Each line from the one containing "חותכים מרדדים ממלאים" through the last line of the entries below is to be transcribed exactly. Nothing else belongs in the reply.
____ Material shown
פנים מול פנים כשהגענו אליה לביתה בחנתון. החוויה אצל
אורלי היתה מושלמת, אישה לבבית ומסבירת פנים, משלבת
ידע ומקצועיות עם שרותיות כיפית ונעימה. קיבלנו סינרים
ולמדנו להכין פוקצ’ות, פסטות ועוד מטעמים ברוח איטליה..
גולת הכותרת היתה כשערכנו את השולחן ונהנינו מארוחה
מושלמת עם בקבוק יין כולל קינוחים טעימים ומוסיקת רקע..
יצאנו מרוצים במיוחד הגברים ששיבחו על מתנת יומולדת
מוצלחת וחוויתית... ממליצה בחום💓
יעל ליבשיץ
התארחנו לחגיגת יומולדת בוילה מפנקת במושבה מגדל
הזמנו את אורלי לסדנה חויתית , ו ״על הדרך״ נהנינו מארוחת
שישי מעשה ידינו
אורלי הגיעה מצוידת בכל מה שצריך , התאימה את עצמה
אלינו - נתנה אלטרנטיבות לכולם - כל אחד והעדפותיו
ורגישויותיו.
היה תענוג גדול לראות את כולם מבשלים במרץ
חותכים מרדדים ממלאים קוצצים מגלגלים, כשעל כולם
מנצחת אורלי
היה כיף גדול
________
→ Expected answer
חותכים מרדדים ממלאים קוצצים מגלגלים, כשעל כולם
מנצחת אורלי
היה כיף גדול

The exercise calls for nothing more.